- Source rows
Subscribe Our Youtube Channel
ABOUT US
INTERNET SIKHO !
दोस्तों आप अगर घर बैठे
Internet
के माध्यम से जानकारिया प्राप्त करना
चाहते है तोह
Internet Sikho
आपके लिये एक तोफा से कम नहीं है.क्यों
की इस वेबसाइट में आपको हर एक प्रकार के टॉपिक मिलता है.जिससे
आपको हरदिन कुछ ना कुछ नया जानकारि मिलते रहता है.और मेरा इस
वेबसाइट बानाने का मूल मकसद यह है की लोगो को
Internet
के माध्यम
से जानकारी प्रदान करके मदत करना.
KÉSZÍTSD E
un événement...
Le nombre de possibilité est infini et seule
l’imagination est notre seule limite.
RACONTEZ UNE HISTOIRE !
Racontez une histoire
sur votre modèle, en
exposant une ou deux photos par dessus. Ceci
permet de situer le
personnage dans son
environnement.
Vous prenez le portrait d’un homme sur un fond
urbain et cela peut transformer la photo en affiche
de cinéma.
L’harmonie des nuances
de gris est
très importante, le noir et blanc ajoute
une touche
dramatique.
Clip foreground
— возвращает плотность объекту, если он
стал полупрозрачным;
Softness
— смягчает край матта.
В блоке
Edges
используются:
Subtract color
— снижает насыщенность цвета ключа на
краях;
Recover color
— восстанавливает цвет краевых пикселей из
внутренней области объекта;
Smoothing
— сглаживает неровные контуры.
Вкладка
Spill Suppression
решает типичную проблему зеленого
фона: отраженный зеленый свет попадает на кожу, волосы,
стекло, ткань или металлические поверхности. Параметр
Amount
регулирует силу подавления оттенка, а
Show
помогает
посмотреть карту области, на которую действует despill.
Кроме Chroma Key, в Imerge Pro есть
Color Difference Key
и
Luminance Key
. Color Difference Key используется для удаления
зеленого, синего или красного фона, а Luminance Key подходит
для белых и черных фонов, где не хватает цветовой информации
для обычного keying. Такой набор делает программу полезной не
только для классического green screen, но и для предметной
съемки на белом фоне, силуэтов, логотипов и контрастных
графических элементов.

- JOB
Please copy out every row above word for word, keeping each line and its breaks unchanged.

- EXERCISE RESULT
Subscribe Our Youtube Channel
ABOUT US
INTERNET SIKHO !
दोस्तों आप अगर घर बैठे
Internet
के माध्यम से जानकारिया प्राप्त करना
चाहते है तोह
Internet Sikho
आपके लिये एक तोफा से कम नहीं है.क्यों
की इस वेबसाइट में आपको हर एक प्रकार के टॉपिक मिलता है.जिससे
आपको हरदिन कुछ ना कुछ नया जानकारि मिलते रहता है.और मेरा इस
वेबसाइट बानाने का मूल मकसद यह है की लोगो को
Internet
के माध्यम
से जानकारी प्रदान करके मदत करना.
KÉSZÍTSD E
un événement...
Le nombre de possibilité est infini et seule
l’imagination est notre seule limite.
RACONTEZ UNE HISTOIRE !
Racontez une histoire
sur votre modèle, en
exposant une ou deux photos par dessus. Ceci
permet de situer le
personnage dans son
environnement.
Vous prenez le portrait d’un homme sur un fond
urbain et cela peut transformer la photo en affiche
de cinéma.
L’harmonie des nuances
de gris est
très importante, le noir et blanc ajoute
une touche
dramatique.
Clip foreground
— возвращает плотность объекту, если он
стал полупрозрачным;
Softness
— смягчает край матта.
В блоке
Edges
используются:
Subtract color
— снижает насыщенность цвета ключа на
краях;
Recover color
— восстанавливает цвет краевых пикселей из
внутренней области объекта;
Smoothing
— сглаживает неровные контуры.
Вкладка
Spill Suppression
решает типичную проблему зеленого
фона: отраженный зеленый свет попадает на кожу, волосы,
стекло, ткань или металлические поверхности. Параметр
Amount
регулирует силу подавления оттенка, а
Show
помогает
посмотреть карту области, на которую действует despill.
Кроме Chroma Key, в Imerge Pro есть
Color Difference Key
и
Luminance Key
. Color Difference Key используется для удаления
зеленого, синего или красного фона, а Luminance Key подходит
для белых и черных фонов, где не хватает цветовой информации
для обычного keying. Такой набор делает программу полезной не
только для классического green screen, но и для предметной
съемки на белом фоне, силуэтов, логотипов и контрастных
графических элементов.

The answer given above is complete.